Consolidated financial results

 

Key figures (excluding non-recurring items) 2008 2007
Sales growth 16% 12%
Operating costs growth 14% 11%
Operating margin 20% 18%
Operating income growth 28% 14%
Tax rate 27% 29%

Sales MTG generated 16% net sales growth in 2008 to SEK 13,166 (11,351) million, with the Nordic broadcasting and Online businesses reporting healthy growth and the Emerging Markets pay-TV business continuing its rapid development. The underlying year on year growth rate, when excluding acquisitions and divestments, was 15%.
The Group’s revenue mix continued to reflect it’s diversified and balanced structure, with 43% (43%) of revenues derived from advertising sales; 38% (39%) from subscription payments; and 19% (18%) from other business-to-business and business-to-consumer sales. 

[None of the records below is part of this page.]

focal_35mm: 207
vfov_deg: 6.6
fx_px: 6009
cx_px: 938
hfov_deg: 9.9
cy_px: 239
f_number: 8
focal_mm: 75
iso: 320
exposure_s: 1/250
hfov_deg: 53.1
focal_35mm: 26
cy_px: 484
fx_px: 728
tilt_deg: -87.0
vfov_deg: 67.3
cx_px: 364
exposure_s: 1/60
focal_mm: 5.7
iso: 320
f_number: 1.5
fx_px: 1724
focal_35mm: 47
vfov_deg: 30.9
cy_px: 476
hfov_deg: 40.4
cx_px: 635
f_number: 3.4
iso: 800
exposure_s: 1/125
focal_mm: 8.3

Operating expenses Group operating costs were up 14% to SEK 11,219 (9,804) million, when excluding non-recurring items as the divestment of DTV Group and the goodwill impairment charge in the Online business area. The increase reflected the addition of new channels to the Group’s pay-TV offerings, the consolidation of Nova Televizia in Bulgaria, the development of the Ukrainian and Ghanaian businesses, as well as ongoing programming investments and the investments in the Group’s Online business operations.

Operating income Group operating income was up 26% to SEK 1,947 (1,547) million, when excluding associated company income, the impact of the sale of DTV Group, and the second quarter Online asset impairment charge.

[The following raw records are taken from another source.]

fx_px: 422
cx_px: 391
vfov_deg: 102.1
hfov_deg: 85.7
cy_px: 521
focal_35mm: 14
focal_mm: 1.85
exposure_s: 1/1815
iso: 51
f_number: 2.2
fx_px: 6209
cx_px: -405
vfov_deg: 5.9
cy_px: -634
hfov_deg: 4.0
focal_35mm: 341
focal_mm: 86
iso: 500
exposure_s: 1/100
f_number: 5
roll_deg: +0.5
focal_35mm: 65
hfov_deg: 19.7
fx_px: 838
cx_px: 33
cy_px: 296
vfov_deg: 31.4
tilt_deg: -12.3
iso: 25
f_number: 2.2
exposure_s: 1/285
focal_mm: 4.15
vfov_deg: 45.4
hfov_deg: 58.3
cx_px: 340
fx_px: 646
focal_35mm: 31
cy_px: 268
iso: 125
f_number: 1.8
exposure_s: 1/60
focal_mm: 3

Associated company income The Group’s combined equity participations, which primarily comprise the 39.4% interest in the earnings of CTC Media, contributed increased associated company income of SEK 651 (480) million.

Net interest and other financial items amounted to SEK -61 (-12) million, which included SEK -28 (-9) million of net interest expenses. The increased interest expenses primarily reflected the increase in the Group’s borrowings during the year. Other financial items comprise a write-down of the Group’s shares in Metro International S.A. of SEK 26 million.

Tax Group tax charges totalled SEK 683 (588) million, whilst paid taxes amounted to SEK 544 (262) million.

Net income and earnings per share The Group reported a more than doubling of net income to SEK 2,927 (1,428) million, and increased basic earnings per share of SEK 43.25 (20.35). Basic earnings per share excluding the SEK 1,150 million net gain from the sale of Russian DTV Group and the Online asset impairment charge amounted to SEK 26.96.

Impact of foreign currency rate fluctuations Favourable exchange rate movements positively impacted the Group’s sales growth by 2%, as most of the Group’s local operating currencies strengthened against the Swedish krona reporting currency. The Group’s equity participation in CTC Media is translated from US dollars. The principal foreign currency exposure for the Group in operating expense terms is the US dollar, in which the majority of the Group’s programming content is acquired. The Group also operates in euro-denominated currency markets or markets with a strong link to the euro currency. MTG hedges its main part of contracted outflow for programme acquisition in US dollar, sterling and Swiss franc on a forward rolling twelve-month basis, in order to reduce the impact of short-term currency translation effects on the Group’s cost base.